Three of the young men, Ah-Chin included, seek their fortunes (before drafting) in the city, and while the story is, to some degree, about all of them, it focuses primarily on Ah-Chin's experience, and secondarily on the experience of Hsiao-hsing, a young woman with whom Ah-Chin becomes involved. Ah-Chin begins to change and grow, but time and again, he comes up against experiences he's not equipped to deal with emotionally, he has no outlet for his feelings, no road to expression; he's never learnt. Even the classical music needle-drops point to the rich interior life of Ah-Chin that he has no means to express. That's the ellipsis we're being shown, that's what the film is all about for me.

I've certainly been amazed by my own journey through frustration to mild interest to outright adoration in four films directed by Hou Hsiao-hsien and I'm keen to explore more. As a fan of Shu Qi as well, I might try to track down the early 21st-century films Millennium Mambo and Three Times. I might report back on those.

On a note on Eureka's presentation of the films: Cute Girl and The Green Green Grass of Home come on one Blu-ray disc, and The Boys of Fengkuei and three video essays (one on each of the films) on another Blu-ray disc. The set also includes a booklet with stills and a brief introduction/assessment of the films by Philip Kemp.

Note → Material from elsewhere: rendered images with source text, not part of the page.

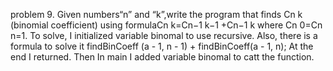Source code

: problem 9. Given numbers“n” and “k”,write the program that
finds Cn
k
(binomial coefficient) using formulaCn
k=Cn−1
k−1
+Cn−1
k where Cn
0=Cn
n=1. To solve, I initialized variable binomal to use recursive.
 Also, there is a formula to solve it findBinCoeff
(a - 1, n - 1) + findBinCoeff(a - 1, n); At the end I returned.
Then In main I added variable binomal to catt the function.
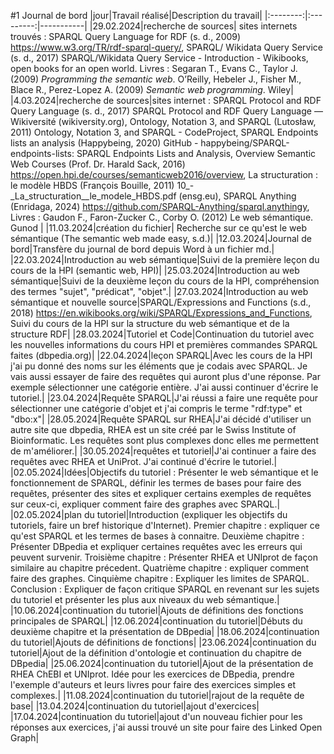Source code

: #1 Journal de bord
|jour|Travail réalisé|Description du travail|
|:--------:|:---------:|-----------|
|29.02.2024|recherche de sources| sites internets trouvés :   SPARQL Query Language for RDF (s. d., 2009) https://www.w3.org/TR/rdf-sparql-query/,    SPARQL/ Wikidata Query Service (s. d., 2017) SPARQL/Wikidata Query Service - Introduction - Wikibooks, open books for an open world. Livres : Segaran T., Evans C., Taylor J. (2009) *Programming the semantic web*. O’Reilly,   Hebeler J., Fisher M., Blace R., Perez-Lopez A. (2009) *Semantic web programming*. Wiley|
|4.03.2024|recherche de sources|sites internet : SPARQL Protocol and RDF Query Language (s. d., 2017) SPARQL Protocol and RDF Query Language — Wikiversité (wikiversity.org),   Ontology, Notation 3, and SPARQL (Lutosław, 2011) Ontology, Notation 3, and SPARQL - CodeProject,   SPARQL Endpoints lists an analysis (Happybeing, 2020) GitHub - happybeing/SPARQL-endpoints-lists: SPARQL Endpoints Lists and Analysis,  Overview Semantic Web Courses (Prof. Dr. Harald Sack, 2016) https://open.hpi.de/courses/semanticweb2016/overview,   La structuration : le modèle HBDS (François Bouille, 2011) 10_-_La_structuration__le_modele_HBDS.pdf (ensg.eu), SPARQL Anything (Enridaga, 2024) https://github.com/SPARQL-Anything/sparql.anythingy, Livres : Gaudon F., Faron-Zucker C., Corby O. (2012) Le web sémantique. Gunod |
|11.03.2024|création du fichier| Recherche sur ce qu'est le web sémantique (The semantic web made easy, s.d.)|
|12.03.2024|Journal de bord|Transfère du journal de bord depuis Word à un fichier md.|
|22.03.2024|Introduction au web sémantique|Suivi de la première leçon du cours de la HPI (semantic web, HPI)|
|25.03.2024|Introduction au web sémantique|Suivi de la deuxième leçon du cours de la HPI, compréhension des termes "sujet", "prédicat", "objet".|
|27.03.2024|Introduction au web sémantique et nouvelle source|SPARQL/Expressions and Functions (s.d., 2018) https://en.wikibooks.org/wiki/SPARQL/Expressions_and_Functions, Suivi du cours de la HPI sur la structure du web sémantique et de la structure RDF|
|28.03.2024|Tutoriel et Code|Continuation du tutoriel avec les nouvelles informations du cours HPI et premières commandes SPARQL faites (dbpedia.org)|
|22.04.2024|leçon SPARQL|Avec les cours de la HPI j'ai pu donné des noms sur les éléments que je codais avec SPARQL. Je vais aussi essayer de faire des requêtes qui auront plus d'une réponse. Par exemple sélectionner une catégorie entière. J'ai aussi continuer d'écrire le tutoriel.|
|23.04.2024|Requête SPARQL|J'ai réussi a faire une requête pour sélectionner une catégorie d'objet et j'ai compris le terme "rdf:type" et "dbo:x"|
|28.05.2024|Requête SPARQL sur RHEA|J'ai décidé d'utiliser un autre site que dbpedia, RHEA est un site créé par le Swiss Institute of Bioinformatic. Les requêtes sont plus complexes donc elles me permettent de m'améliorer.|
|30.05.2024|requêtes et tutoriel|J'ai continuer a faire des requêtes avec RHEA et UniProt. J'ai continué d'écrire le tutoriel.|
|02.05.2024|Idées|Objectifs du tutoriel : Présenter le web sémantique et le fonctionnement de SPARQL, définir les termes de bases pour faire des requêtes, présenter des sites et expliquer certains exemples de requêtes sur ceux-ci, expliquer comment faire des graphes avec SPARQL.|
|02.05.2024|plan du tutoriel|Introduction (expliquer les objectifs du tutoriels, faire un bref historique d'Internet). Premier chapitre : expliquer ce qu'est SPARQL et les termes de bases à connaitre. Deuxième chapitre : Présenter DBpedia et expliquer certaines requêtes avec les erreurs qui peuvent survenir. Troisième chapitre : Présenter RHEA et UNIprot de façon similaire au chapitre précedent. Quatrième chapitre : expliquer comment faire des graphes. Cinquième chapitre : Expliquer les limites de SPARQL. Conclusion : Expliquer de façon critique SPARQL en revenant sur les sujets du tutoriel et présenter les plus aux niveaux du web sémantique.|
|10.06.2024|continuation du tutoriel|Ajouts de définitions des fonctions principales de SPARQL|
|12.06.2024|continuation du tutoriel|Débuts du deuxième chapitre et la présentation de DBpedia|
|18.06.2024|continuation du tutoriel|Ajouts de définitions de fonctions|
|23.06.2024|continuation du tutoriel|Ajout de la définition d'ontologie et continuation du chapitre de DBpedia|
|25.06.2024|continuation du tutoriel|Ajout de la présentation de RHEA ChEBI et UNIprot. Idée pour les exercices de DBpedia, prendre l'exemple d'auteurs et leurs livres pour faire des exercices simples et complexes.|
|11.08.2024|continuation du tutoriel|rajout de la requête de base|
|13.04.2024|continuation du tutoriel|ajout d'exercices|
|17.04.2024|continuation du tutoriel|ajout d'un nouveau fichier pour les réponses aux exercices, j'ai aussi trouvé un site pour faire des Linked Open Graph|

I think these films probably look and sound as good as they can at 1080p, with uncompressed LPCM audio. The first two are a little soft and there's some occasional mild fluctuations in colour, but I well believe these are issues with the original materials. The Boys from Fengkuei looks great, a lot sharper and more precise in colour. It's a richer experience all round.

As for the supplements: the booklet essay offers some brief context for the films. The video essays by Adrian Martin and Cristina Álvarez López range from 14 to 23 minutes in length and comprise a verbal essay over edited footage from the films. They're all pretty dry and offer a little context, a little on technique, but mostly interpretation from an auteurist point of view. They're OK, but particularly in the case of The Boys of Fengkuei, I think they fall short of a useful argument or analysis. To be honest, I would've been much more interested in a supplement that gave me an insight into Taiwan in the period these films were made.

I am very grateful that Eureka has put this boxset out, it's been well worth it to me for The Boys from Fengkuei alone.